The biannual survey of hotels, restaurants, quick service outlets and pubs revealed that 76 per cent of operators used meal deal promotions last winter, compared to 59 per cent in summer 2013 and 70 per cent the previous winter.
Horizons said that rather than stepping away from discountingpubs and restaurants used meal deals as a ‘fundamental part’ of their promotion packages to encourage consumers to dine out during the winter.
The survey also showed that the price gap between pubs and restaurants continues to close, with pub food prices up for the fourth consecutive year this winter, and restaurant prices down for the second year in a row.
According to Horizons, the average price of a three course meal in a restaurant fell 4.6 per cent year-on-year, from £21.65 to £20.66, while the price of three courses in a pub rose 7.4 per cent, from £17.38 to £18.67.
Main courses saw the biggest price hikes in pubs, up 10.7 per cent year-on-year to £9.39, from £8.48 in winter 2012. In contrast, restaurants cut average main course prices by 3 per cent to £10.95, down from £11.29 last year.
Pub dessert prices also saw a significant year-on-year price rise of 6.1 per cent, hitting an average of £4.35, compared to £4.12 in 2012. Average dessert prices in restaurants fell 2.8 per cent from £4.68 to £4.55.
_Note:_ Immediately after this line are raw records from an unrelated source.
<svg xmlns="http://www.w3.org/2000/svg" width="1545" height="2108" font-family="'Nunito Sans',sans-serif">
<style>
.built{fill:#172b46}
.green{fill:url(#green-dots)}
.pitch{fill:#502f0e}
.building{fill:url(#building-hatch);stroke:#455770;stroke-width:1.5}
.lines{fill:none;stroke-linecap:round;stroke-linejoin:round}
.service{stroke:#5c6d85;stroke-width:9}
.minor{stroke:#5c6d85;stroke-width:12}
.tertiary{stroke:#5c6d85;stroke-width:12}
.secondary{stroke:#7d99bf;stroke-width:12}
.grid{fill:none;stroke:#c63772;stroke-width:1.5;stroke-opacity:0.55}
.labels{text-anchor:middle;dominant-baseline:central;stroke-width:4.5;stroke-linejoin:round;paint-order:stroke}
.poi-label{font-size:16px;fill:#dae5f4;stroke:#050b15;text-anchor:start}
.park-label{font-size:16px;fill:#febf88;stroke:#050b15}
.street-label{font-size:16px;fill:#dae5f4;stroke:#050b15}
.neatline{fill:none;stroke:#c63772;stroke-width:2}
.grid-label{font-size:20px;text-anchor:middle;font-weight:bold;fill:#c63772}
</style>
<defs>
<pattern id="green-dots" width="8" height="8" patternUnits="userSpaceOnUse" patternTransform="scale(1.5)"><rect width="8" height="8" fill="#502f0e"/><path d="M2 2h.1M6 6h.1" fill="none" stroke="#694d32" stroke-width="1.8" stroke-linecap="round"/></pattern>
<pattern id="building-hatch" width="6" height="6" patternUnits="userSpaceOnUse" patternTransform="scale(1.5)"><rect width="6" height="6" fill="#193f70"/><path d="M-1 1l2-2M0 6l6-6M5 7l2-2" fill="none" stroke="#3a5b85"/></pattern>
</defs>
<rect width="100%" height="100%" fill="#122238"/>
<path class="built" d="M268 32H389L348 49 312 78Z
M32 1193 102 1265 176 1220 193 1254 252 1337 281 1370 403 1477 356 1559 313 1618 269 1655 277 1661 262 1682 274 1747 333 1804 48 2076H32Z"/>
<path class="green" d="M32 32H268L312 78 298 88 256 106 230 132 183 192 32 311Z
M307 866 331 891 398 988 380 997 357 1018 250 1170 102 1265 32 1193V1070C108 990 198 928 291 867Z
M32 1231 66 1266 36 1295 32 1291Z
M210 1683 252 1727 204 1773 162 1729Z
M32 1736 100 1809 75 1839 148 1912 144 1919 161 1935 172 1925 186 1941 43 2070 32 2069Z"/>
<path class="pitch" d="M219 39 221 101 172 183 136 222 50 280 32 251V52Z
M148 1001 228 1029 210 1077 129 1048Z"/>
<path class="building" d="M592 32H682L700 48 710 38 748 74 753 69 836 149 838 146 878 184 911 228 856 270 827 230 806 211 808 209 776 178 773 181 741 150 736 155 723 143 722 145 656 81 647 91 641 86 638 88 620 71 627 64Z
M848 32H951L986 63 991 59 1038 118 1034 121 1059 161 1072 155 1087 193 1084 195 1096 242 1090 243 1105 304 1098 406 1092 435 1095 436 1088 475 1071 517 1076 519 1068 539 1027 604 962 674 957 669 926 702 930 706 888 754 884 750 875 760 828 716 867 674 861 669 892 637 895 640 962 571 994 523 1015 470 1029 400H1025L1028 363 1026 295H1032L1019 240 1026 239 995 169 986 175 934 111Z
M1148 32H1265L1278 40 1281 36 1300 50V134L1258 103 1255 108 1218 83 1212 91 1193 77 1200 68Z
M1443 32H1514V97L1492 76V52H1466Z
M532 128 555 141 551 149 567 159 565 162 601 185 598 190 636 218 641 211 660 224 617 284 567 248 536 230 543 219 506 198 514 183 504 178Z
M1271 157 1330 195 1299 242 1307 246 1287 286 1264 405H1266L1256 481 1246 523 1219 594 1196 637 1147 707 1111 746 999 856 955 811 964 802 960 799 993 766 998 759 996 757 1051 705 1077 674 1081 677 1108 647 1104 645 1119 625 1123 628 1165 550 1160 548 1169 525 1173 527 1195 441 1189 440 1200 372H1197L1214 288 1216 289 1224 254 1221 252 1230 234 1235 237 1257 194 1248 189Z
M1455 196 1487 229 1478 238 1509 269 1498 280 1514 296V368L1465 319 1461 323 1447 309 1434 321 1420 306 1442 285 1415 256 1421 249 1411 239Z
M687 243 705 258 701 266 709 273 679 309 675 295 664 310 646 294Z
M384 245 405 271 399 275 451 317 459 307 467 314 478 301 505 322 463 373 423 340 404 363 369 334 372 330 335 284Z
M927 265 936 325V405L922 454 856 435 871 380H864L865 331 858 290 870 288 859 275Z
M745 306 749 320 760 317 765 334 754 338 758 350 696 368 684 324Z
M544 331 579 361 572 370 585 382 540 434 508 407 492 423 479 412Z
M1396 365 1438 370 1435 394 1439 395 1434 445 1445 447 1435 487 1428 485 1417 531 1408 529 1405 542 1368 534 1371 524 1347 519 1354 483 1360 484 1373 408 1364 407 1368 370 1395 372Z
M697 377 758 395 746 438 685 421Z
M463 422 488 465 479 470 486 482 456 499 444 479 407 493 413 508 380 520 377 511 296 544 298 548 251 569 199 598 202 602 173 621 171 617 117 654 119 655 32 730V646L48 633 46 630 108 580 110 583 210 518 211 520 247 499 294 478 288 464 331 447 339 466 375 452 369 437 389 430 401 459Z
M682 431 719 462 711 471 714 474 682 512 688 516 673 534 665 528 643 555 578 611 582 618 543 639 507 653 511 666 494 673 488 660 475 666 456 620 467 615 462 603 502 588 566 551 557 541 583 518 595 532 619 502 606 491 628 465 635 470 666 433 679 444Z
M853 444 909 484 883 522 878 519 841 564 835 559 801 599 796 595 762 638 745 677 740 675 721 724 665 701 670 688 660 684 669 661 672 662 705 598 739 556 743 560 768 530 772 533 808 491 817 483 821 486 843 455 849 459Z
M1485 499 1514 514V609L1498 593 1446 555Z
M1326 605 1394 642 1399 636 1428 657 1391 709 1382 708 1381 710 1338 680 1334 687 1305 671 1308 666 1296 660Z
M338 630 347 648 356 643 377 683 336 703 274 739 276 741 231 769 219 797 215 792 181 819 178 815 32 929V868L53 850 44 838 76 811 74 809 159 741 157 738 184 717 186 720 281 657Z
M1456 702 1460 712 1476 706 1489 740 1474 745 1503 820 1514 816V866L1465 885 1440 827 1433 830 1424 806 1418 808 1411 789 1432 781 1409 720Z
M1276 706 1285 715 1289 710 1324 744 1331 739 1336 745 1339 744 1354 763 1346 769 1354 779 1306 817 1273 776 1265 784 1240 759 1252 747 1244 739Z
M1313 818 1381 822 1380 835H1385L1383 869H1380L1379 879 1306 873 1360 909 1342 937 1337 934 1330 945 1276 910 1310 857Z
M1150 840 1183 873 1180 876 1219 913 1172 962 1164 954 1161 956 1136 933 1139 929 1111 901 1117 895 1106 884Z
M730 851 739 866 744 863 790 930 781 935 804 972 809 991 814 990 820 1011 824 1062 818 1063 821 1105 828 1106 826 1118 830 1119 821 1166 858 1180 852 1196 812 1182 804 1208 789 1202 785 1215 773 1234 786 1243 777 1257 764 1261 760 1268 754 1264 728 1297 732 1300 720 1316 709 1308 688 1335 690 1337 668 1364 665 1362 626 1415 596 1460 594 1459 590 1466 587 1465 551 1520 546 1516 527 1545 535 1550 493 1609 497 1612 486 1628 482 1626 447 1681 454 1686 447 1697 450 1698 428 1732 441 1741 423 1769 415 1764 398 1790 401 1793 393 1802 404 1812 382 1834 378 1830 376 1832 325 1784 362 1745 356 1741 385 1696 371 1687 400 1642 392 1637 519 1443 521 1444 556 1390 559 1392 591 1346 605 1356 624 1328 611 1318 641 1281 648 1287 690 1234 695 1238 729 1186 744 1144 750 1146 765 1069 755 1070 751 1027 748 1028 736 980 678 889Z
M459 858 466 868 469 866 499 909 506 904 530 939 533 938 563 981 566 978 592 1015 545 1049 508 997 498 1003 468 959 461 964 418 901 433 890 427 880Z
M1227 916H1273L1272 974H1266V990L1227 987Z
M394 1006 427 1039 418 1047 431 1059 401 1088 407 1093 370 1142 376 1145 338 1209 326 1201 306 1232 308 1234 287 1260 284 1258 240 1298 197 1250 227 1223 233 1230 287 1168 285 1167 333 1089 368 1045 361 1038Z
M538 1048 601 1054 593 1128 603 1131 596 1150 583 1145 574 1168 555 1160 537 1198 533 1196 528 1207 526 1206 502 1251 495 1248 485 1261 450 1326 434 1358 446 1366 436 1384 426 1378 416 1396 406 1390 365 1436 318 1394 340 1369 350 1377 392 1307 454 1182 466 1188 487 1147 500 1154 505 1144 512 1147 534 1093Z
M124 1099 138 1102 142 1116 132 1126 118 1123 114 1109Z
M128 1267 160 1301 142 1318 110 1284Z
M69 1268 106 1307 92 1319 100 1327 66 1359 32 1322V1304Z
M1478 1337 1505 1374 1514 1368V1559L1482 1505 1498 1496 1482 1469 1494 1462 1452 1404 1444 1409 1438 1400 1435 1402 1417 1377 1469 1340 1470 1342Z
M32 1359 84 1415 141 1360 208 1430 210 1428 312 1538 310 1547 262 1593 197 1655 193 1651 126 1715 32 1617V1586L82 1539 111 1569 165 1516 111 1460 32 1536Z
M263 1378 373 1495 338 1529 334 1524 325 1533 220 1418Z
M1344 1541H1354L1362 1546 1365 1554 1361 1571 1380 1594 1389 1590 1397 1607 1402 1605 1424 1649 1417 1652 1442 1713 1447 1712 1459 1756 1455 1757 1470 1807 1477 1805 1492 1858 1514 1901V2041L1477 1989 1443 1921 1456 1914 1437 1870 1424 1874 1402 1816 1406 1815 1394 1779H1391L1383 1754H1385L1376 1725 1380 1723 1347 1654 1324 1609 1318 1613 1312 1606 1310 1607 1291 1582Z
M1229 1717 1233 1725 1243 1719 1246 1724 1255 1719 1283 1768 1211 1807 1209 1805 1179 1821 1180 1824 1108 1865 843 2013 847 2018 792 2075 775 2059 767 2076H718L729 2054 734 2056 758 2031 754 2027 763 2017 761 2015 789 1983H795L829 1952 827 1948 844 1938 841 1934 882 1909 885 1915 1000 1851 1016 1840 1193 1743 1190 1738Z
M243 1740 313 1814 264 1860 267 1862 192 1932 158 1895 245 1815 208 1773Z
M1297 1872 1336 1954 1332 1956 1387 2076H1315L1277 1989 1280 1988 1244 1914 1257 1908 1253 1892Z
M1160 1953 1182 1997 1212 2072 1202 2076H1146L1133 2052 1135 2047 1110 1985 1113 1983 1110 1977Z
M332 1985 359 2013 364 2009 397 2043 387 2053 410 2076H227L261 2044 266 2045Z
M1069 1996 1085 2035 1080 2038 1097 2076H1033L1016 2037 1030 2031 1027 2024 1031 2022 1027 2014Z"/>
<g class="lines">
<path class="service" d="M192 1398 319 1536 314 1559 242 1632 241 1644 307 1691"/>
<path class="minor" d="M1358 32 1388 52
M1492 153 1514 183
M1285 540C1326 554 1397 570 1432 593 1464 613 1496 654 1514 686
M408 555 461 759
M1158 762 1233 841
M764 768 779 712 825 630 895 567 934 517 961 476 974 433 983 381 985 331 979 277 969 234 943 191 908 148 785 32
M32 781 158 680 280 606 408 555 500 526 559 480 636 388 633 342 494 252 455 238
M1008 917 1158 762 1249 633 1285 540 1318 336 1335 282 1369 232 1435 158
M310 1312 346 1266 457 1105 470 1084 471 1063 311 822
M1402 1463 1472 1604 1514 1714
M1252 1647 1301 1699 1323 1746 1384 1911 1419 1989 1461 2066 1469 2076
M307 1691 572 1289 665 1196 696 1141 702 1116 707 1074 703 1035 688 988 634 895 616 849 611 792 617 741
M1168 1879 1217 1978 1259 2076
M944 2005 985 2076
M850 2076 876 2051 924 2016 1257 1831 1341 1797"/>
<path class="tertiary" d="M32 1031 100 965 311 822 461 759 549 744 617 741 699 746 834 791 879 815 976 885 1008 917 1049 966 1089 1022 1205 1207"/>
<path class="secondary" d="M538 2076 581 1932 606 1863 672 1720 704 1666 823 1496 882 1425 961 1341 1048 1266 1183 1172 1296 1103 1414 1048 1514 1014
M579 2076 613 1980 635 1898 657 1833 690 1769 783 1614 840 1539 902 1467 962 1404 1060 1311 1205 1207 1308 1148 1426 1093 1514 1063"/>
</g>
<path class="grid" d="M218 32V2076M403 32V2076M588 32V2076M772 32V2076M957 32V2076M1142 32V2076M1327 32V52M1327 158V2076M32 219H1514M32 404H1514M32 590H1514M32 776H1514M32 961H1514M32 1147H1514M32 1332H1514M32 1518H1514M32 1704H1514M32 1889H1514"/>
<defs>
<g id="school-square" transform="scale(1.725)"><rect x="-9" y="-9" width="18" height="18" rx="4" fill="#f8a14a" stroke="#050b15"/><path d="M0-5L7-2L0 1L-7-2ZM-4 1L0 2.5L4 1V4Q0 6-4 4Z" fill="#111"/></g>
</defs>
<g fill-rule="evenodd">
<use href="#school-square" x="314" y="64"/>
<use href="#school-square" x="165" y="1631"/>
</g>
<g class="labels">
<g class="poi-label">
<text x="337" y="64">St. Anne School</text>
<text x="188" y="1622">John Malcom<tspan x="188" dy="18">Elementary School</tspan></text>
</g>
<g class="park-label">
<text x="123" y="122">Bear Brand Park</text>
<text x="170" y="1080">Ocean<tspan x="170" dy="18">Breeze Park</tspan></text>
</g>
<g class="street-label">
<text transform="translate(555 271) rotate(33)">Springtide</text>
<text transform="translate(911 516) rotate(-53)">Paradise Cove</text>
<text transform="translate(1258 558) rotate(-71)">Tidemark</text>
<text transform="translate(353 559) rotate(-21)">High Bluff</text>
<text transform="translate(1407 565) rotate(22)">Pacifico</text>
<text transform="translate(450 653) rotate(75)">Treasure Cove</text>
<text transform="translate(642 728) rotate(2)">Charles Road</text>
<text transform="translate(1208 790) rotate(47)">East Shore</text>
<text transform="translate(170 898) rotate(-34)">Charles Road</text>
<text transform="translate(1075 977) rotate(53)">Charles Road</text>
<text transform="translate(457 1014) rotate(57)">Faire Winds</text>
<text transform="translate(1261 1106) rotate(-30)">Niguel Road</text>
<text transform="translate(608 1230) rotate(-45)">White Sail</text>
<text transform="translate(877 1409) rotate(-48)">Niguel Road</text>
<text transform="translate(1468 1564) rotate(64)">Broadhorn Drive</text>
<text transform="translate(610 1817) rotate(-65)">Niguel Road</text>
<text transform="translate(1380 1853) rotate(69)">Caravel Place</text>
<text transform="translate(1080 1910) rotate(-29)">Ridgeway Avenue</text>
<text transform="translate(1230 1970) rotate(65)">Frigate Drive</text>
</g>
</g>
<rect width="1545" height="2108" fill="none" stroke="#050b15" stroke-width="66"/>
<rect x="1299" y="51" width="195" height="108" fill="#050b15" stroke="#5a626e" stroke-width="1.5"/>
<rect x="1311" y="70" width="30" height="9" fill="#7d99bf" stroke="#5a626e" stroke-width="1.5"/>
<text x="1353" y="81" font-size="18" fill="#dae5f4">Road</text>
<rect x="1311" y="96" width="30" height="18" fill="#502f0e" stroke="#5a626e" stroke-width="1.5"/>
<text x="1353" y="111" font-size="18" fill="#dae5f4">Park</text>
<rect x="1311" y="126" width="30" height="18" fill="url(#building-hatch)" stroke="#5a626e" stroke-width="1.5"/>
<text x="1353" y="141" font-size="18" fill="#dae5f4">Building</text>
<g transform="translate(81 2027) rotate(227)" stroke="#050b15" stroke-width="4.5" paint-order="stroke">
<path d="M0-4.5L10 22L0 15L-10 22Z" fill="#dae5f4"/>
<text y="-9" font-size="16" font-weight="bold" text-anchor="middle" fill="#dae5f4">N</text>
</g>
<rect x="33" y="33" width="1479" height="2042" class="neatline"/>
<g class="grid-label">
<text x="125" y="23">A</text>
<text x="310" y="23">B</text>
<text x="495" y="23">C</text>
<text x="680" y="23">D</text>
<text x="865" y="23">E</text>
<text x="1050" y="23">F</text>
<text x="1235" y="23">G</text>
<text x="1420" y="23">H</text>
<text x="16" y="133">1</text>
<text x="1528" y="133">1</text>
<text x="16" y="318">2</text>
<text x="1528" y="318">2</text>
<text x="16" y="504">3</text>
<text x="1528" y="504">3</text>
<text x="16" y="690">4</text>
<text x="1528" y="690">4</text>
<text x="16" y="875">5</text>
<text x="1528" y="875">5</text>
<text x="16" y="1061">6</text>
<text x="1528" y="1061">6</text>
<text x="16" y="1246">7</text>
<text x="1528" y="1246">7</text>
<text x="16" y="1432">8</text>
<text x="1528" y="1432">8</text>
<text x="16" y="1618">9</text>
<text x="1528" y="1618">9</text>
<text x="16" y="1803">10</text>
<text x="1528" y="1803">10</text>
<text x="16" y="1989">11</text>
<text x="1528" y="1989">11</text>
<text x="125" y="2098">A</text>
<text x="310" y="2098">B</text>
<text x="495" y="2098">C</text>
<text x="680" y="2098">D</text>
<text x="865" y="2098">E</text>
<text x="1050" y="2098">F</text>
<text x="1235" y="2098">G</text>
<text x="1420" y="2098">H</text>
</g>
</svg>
Average pub starter prices rose by a more modest 2.7 per cent, from £4.80 to £4.93, while they dropped 9.2% to £5.16 in restaurants.
Commenting on the survey, Horizons’ director of services Nicola Knight said: “These results indicate that restaurants, in particular, are still feeling the squeeze going into the New Year and have taken fairly drastic action to keep customers coming in.
“Overall operators have returned to the price points of winter 2012 from higher levels set over the summer and have also used record levels of meal deal promotions to attract customers in.
“It is clear from our data that the pub sector is starting to feel more confident, evident in the fact their prices have risen as they feel able to pass on rising costs to their customers.”